Ansia, emigrazione e paternità

Ieri sera abbiamo guardato il dibattito in TV tra i due candidati vice-presidenti, Tim Walz e JD Vance. Un’esperienza fondamentalmente più noiosa rispetto a quello dei rispettivi capi (nessuno ha sostenuto che gli immigrati mangiassero cani e gatti, per esempio) e quindi anche un po’ più digeribile prima di andare a dormire.
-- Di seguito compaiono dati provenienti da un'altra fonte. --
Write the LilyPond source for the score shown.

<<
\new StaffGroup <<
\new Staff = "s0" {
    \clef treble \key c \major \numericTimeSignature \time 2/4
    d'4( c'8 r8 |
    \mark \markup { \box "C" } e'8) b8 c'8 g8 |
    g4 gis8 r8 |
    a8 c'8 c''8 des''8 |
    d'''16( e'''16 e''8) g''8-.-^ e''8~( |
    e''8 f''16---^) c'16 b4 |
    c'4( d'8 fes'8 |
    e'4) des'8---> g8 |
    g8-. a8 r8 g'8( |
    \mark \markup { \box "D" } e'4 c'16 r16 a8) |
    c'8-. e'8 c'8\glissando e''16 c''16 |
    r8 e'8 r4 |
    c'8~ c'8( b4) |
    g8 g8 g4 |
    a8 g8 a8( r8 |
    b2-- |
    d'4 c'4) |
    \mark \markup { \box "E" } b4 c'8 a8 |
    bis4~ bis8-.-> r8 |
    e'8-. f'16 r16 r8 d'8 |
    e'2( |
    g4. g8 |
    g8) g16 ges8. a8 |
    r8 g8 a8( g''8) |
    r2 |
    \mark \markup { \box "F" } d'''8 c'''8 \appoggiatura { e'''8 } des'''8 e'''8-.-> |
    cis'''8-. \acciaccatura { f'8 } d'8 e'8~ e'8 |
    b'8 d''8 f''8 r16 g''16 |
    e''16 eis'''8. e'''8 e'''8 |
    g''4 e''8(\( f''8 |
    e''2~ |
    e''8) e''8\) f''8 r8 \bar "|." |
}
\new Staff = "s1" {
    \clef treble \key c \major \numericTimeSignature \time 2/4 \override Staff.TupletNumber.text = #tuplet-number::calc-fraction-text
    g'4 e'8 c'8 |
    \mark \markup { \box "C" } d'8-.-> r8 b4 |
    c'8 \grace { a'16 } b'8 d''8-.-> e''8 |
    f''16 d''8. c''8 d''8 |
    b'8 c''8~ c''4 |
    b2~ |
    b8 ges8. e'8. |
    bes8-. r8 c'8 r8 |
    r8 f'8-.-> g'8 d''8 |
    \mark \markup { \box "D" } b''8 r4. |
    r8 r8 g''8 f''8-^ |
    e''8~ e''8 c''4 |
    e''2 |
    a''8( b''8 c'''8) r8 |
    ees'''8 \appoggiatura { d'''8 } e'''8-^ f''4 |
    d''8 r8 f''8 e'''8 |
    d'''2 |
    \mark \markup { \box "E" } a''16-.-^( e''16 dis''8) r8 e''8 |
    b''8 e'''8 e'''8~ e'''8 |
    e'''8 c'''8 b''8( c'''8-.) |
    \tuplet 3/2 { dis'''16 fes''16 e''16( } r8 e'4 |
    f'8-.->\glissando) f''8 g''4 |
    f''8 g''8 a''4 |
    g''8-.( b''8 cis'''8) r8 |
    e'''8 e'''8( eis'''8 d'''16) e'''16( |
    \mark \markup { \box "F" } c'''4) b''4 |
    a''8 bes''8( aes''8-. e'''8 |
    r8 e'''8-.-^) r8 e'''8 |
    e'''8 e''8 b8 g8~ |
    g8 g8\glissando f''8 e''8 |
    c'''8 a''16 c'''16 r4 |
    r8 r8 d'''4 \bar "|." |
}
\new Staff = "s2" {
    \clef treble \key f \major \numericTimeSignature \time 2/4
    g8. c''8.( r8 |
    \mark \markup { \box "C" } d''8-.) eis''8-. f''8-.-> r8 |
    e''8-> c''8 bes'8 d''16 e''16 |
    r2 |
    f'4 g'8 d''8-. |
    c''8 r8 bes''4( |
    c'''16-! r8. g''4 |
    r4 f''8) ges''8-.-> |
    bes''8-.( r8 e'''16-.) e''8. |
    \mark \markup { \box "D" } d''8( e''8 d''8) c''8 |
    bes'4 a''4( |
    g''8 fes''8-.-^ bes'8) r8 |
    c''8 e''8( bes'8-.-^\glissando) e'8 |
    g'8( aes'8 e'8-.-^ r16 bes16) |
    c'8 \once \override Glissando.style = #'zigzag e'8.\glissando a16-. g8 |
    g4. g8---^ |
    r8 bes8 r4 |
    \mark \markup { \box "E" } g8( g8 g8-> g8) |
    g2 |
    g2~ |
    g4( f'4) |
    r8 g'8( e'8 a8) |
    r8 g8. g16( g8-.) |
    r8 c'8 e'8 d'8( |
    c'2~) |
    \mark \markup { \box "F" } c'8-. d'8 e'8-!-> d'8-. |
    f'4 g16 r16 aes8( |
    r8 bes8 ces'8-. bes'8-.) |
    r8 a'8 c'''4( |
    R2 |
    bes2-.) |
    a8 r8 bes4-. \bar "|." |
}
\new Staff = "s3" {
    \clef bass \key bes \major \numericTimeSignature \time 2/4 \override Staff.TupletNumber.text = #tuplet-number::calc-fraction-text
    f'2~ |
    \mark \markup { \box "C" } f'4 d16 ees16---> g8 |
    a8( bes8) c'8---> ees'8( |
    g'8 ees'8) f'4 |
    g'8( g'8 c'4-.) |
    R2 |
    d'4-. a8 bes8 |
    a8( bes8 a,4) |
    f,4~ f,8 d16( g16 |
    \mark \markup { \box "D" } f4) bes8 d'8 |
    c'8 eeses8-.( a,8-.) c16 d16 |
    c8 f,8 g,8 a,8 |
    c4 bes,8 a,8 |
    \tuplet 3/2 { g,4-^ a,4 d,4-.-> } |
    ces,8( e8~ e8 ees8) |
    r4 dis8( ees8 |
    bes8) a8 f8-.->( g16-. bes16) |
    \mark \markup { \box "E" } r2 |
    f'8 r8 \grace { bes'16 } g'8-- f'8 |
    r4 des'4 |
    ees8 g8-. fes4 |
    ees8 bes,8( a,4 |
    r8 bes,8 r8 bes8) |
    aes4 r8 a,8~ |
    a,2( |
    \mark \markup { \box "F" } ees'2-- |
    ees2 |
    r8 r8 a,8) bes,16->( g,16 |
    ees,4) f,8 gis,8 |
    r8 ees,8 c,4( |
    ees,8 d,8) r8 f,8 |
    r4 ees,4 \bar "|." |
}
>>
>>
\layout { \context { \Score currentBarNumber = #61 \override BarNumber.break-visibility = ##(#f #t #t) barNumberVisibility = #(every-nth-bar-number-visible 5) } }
Però naturalmente un motivo per svegliarsi alle due del mattino e rimuginare si trova sempre. E quel motivo, stavolta, è stato il momento in cui Walz ha detto che suo figlio è stato testimone di una sparatoria di massa, da ragazzo. L’avversario Vance ha detto un “mi dispiace” di circostanza (d’altra parte, rappresenta un partito che non è disposto a fare l’unica cosa che effettivamente ridurrebbe le sparatorie, cioè stabilire un minimo di buon senso nei controlli e nei limiti per l’acquisto delle armi) e via, come se non fosse un fatto straordinario. Perché non lo è. Dall’inizio del 2024 ad oggi, ci sono state trentasette, sì, trentasette sparatorie a scuola negli Stati Uniti. Rispetto agli anni precedenti, più o meno in linea con le aspettative. Perché esistono delle statistiche e quindi delle aspettative.

Ieri mattina i bambini a scuola avevano avuto un lockdown drill. Così come ogni mese c’è l’esercitazione antincendio, quattro volte l’anno invece si fa l’esercitazione antisparatoria. Imparano a stare zitti e buoni e nascosti e sperare di farcela. E imparano che è normale che sia così, tant’è che neanche me ne hanno parlato: la prima cosa che mi ha raccontato mio figlio uscendo da scuola è che a pranzo c’erano i tacos. Così come imparano, camminando per strada, che qui è normale che non ci si occupi dei senzatetto, che qui la salute non è un diritto universale, che qui le dipendenze chimiche sono un problema di chi ce le ha e non di chi le ha create in nome del profitto.

Stamattina invece un’amica giornalista mi ha chiesto di partecipare a uno studio sulle famiglie italiane all’estero. L’ho fatto volentieri e mi sono ritrovato a rispondere a domande anche difficili sulle differenze sociali e culturali tra l’infanzia dei miei figli e quella che ricordo io a Palermo. Ho risposto che sì, certo, il contesto culturale in cui crescono i bambini qui a New York è stimolante, internazionale, probabilmente molto avvantaggiato per il loro futuro. E allo stesso tempo però che ci sono delle caratteristiche sociali e culturali che considero assolutamente aberranti.

È abbastanza evidente che non esiste un luogo ideale per crescere, se non il luogo metaforico dell’affetto e dell’accettazione di una famiglia (comunque essa sia costituita). Possiamo illuderci, come Orazio, che l’altrove sia meglio del qui-e-ora. Vista dall’Italia, l’infanzia newyorkese dei miei figli è più entusiasmante di un film. Vista da qui, l’infanzia italiana dei figli dei miei amici è più serena di un cartone animato.

In uno dei dialoghi che ho scelto di non scrivere per intero, in “Meccanica di un addio”, ma di lasciare all’immaginazione del lettore, due personaggi si chiedono l’un l’altra “come fa uno svizzero a sopportare il Brasile? Come fa una brasiliana a sopportare la Svizzera?” Nella loro mutua incomprensione ho provato a distillare un pezzetto della mia complicata identità di italiano all’estero: integrato nella cultura locale (mi è successo in Francia, in Brasile e in una certa misura ormai anche qui a New York) ma senza mai perdere l’alterità; incapace di sentirmi a casa in Italia, ma senza mai perdere le radici.

Chissà che confusione sto creando nelle teste dei miei figli.